If you want to be a full-fledged star in today’s rap world, there are a few prerequisites. First, you should have a compelling story: you were born in the projects or a trailer park; you’re a former drug dealer and/or addict; you’ve cheated death on numerous occasions. You also need to start or escalate a feud with a well-respected artist in order to draw attention to yourself. And of course, no hip-hop star worth his or her salt would dare step into the public sphere without the usual adornments: excessive jewelry, their own signature apparel and, most importantly, a crew of friends standing behind them.
Until recently, the role of the crew member was primarily played behind the scenes. Rappers would enlist the help of childhood friends to serve as road managers, bodyguards, stylists, and middlepersons for illegal or illicit activities. Today, however, rappers are assuming more control over the production end of the industry, frequently inking deals for their own records labels, marketing firms, and clothing lines. As a result, their respective crew members are moving from backstage to onstage, signing their own deals on their big homie’s label.
On many levels, the idea of helping one’s friends by “putting them on” makes sense. After all, small Black-owned labels have been the driving force of hip-hop since its inception. Now that the labels are owned by the artists themselves, it’s only reasonable that they’d look for talent at home first. Besides, who better than the artist knows who really has skills? While the concept may be simple, the results have been less than convincing. For every strong hip-hop squad like Beanie Sigel’s State Property or Cam’ron’s Diplomats, we are forced to stomach Nas’ Bravehearts, Nelly’s St. Lunatics, and Mase’s Harlem World.
Unfortunately, the relationship between the talent of the crew and the commercial success of the album isn’t always directly proportionate. Instead, fans typically support crew albums on the strength of the superstar rapper that promotes them. For example, State Property’s Chain Gang Volume II, one of the year’s best albums, has yet to reach gold status while the St. Lunatics’ mediocre debut album has sold over one million copies. 50 Cent, keenly aware of this phenomenon, has wisely capitalized on his status as the hottest rapper on the planet (his debut album Get Rich Or Die Trying has sold 6 million copies) by releasing G-Unit’s Beg For Mercy while he is at the acme of his popularity.
In addition to their friendship with 50, who is also a member of the group along with Lloyd Banks, Young Buck, and the currently incarcerated Tony Yayo, G-Unit has benefited from having their name repped on nearly all of the seemingly endless stream of 50 Cent songs played on urban radio in the past 12 months (G-g-g-g-g-g-g-gee Unit!!!!!!!!). That, along with their own signature line of Reebok shoes and years of mix-tape experience, will inevitably lead to multi-platinum status for the Queens MCs. Of course, album sales and commercial hype do not necessarily make a strong album. In this case, however, 50 Cent’s star appeal and the other member’s solid skills make Beg For Mercy a solid debut album.

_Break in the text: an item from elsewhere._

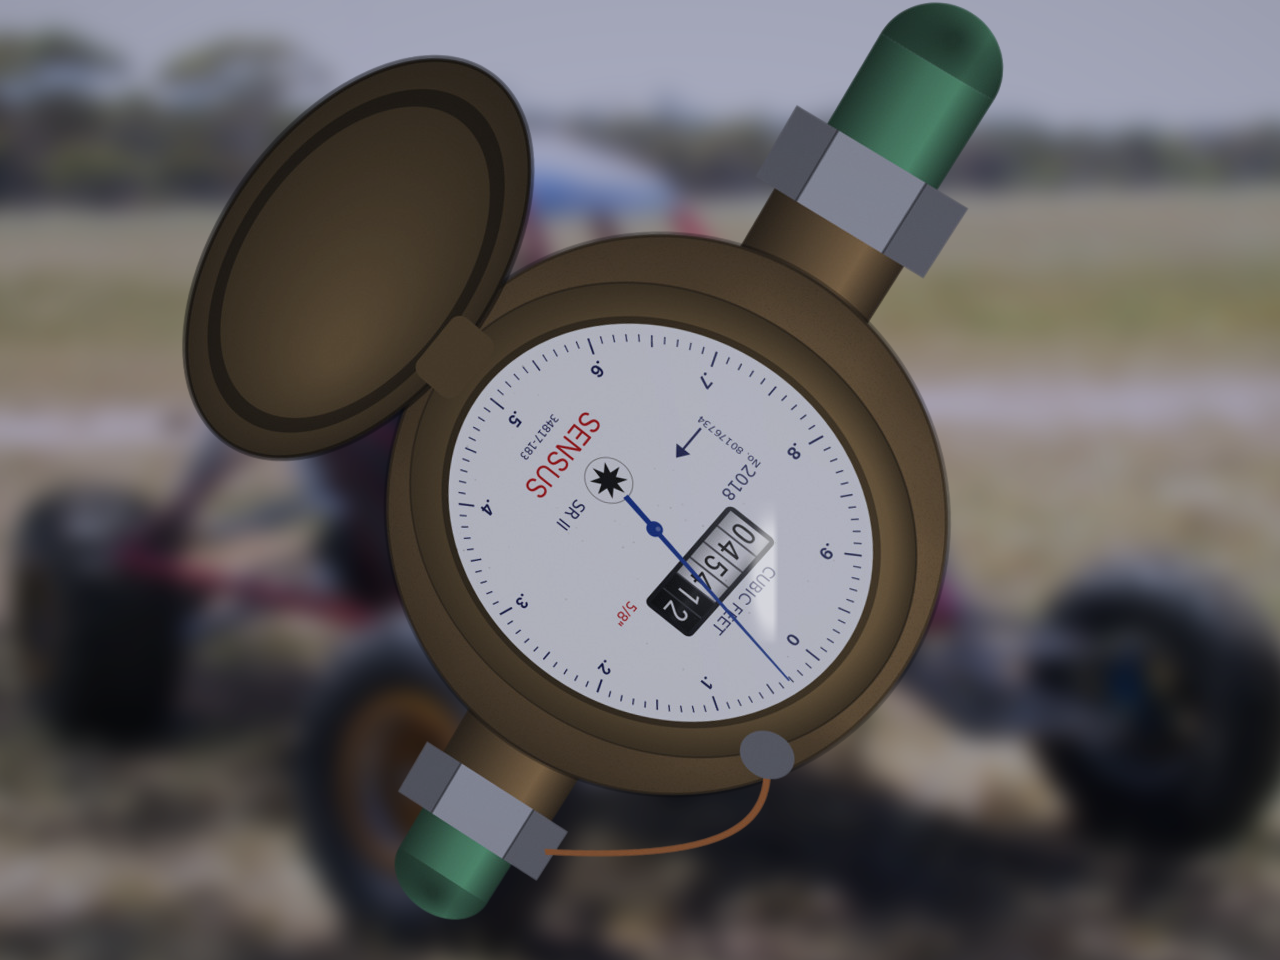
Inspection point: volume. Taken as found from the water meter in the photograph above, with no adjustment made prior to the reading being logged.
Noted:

The album’s production, done by Dr. Dre and others, provides a strong backing for the groups gangsta lyrics. “Stunt 101”, the album’s hot first single, is reflective of the album’s formula: clever lyrics over simple but catchy beats. On “G’d Up”, Dre provides a predictable but thoroughly pleasing keyboard and guitar melody that holds the song up well. Songs like “Groupie Love” and “Poppin Them Thangs” display the mix of humor and grit that made 50’s album so successful.
Unfortunately, the album is primarily geared toward spotlighting 50 Cent, often at the expense of his more than capable group mates. Lloyd Banks, arguably the group’s most talented member (particularly given 50 Cent’s decision to simplify his lyrics from lyrically superior earlier albums to his six-times platinum commercial debut), is rarely given a chance to show his unique skills. When he is allowed to shine, Banks shows why he’s already been an underground star for years. On “Smile”, Banks makes the most of the song’s uncreative “21 Questions” concept with his slow flow and cocky lyrics.
If there is one major problem with the album, it’s the predictable subject matter. While G-Unit’s above-average skills allow them to milk the tired “money, hoes, and clothes” genre for more thrills than most rappers, the act wears thin on tracks like “My Buddy”, yet another ode to a handgun along the lines of Nas’ “I Gave You Power” and Tupac’s “Me and My Girlfriend”. Also, the absence of Tony Yayo, who is awaiting trial on gun possession charges, leaves a gaping hole in the project. Nevertheless, Beg For Mercy is one of the strongest albums of the year and solidifies G-Unit’s position as a legitimate group in its own right.